My struggles did not end there. There is a lot more to come! I just didn't want you guys reading a chapter book in one post!  So until next time don't be afraid of getting those bare feet dirty! Just don't forget to clean them up! <3

Friday, March 9, 2012

Post a blog already! Geeez!

I know I know! As you all know life catches up with ya and its all you can do to keep up! In all that catching up though I have noticed myself stopping and taking a look around. Breathing, and telling myself that its okay if I just don't get that blog done today, or its okay if I go to bed with dirty dishes. Life is life, its not going to stop and be on pause so I can get something done. So instead of worrying if I'm getting everything done or not I'm just going to live my life. Day to day, minute by minute. Soak it in, the good and the bad. Maybe my new en devour is working eh? Idk.... lets find out.

Okay so back to this judging thing. In these past days when I was slacking on writing my blog instead of going bare foot I had my knee high boots strapped on! Which brings me to my question. What in the world do you do if your judgements were right!? Then I thought judgements are sort of like opinions and sometimes it could just be intuition. How do you decipher the differences? And then I thought to myself "Well everyone has judged, has opinions, and has intuition so what if its not that we have or do all of these. What if its really about what we have done and will do with them?" I think judging gets such a bad rep because everyone is always using it so negatively! Then I thought hmmm have I ever read the definition of "Judgement"? So I looked it up and this is what it said: "the ability to judge, make a decision, or form an opinion objectively, authoritatively, and wisely, especially in matters affecting action; good sense; discretion" and then this one: "the forming of an opinion, estimate, notion, or conclusion, as from circumstances presented to the mind."

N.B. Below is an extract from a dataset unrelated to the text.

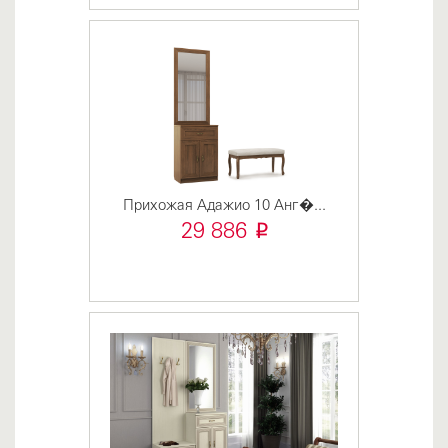
Прихожая Адажио 10 Анг�...
i
29 886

I specially like the first one. I like it because it tells us how wrongly we use our ability to judge. In all our ignorance and glory we provide our opinions about the slightest of things everyday. Hardly do we ever stop to think have I researched this, do I know the back story, and what is it that I am not seeing about this before we open our big huge mouths. 

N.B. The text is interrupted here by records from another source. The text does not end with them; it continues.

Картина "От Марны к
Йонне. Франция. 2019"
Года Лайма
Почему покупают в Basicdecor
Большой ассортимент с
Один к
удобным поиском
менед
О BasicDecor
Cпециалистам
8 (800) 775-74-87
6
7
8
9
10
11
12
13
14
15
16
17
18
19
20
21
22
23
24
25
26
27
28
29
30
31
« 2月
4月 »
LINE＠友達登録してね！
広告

Okay okay, I sort of got off track here. I asked "what do you do when your judgements were right?" I really don't have the answer to this except I think we should act out the first definition of judgment up there. Form a opinion WISELY with good sense and discretion.  I think this should help weed out all of the negative, worthless, and mean judgements people tend to make. This has helped me cope with my harsh feelings on myself for having such a peaceful nature but yet still judging others. If I just do what I set out to do and walk bare foot, whisper to myself "no shoes", not just think before I speak but REALLY think, then I believe I can  use the ability to judge with respect and still walk in this journey of life with others. Others who I may not; agree with, love, know, work with, or talk to. I may not be able to stop my self from the actual act of judging but I can make myself aware that I don't know their story, I don't know all the facts and I sure as the world don't know enough about the situation to give my opinion and if I do, well then I can then remind myself to judge wisely with good sense and discretion. This is where the whole "Love with Feet" thing can come into play. If it is a situation that needs help of some sort then instead of just stating my opinion I can act on it and maybe try and help someone, brighten their day, or just be the tiny little something that would give that person the umph to keep going and be okay.  OR do what is necessary in a horrible and bad situation.


So with all this being said I wanted to just say that I have been blessed with lots of folks in my life who live their life the way I am trying to get others to do by writing this blog. I have learned so much from them and I love each of them dearly! With peace and love and walking bare foot I'll see ya next time.. 


PS: Have I ever mentioned that I LOVE shoes?!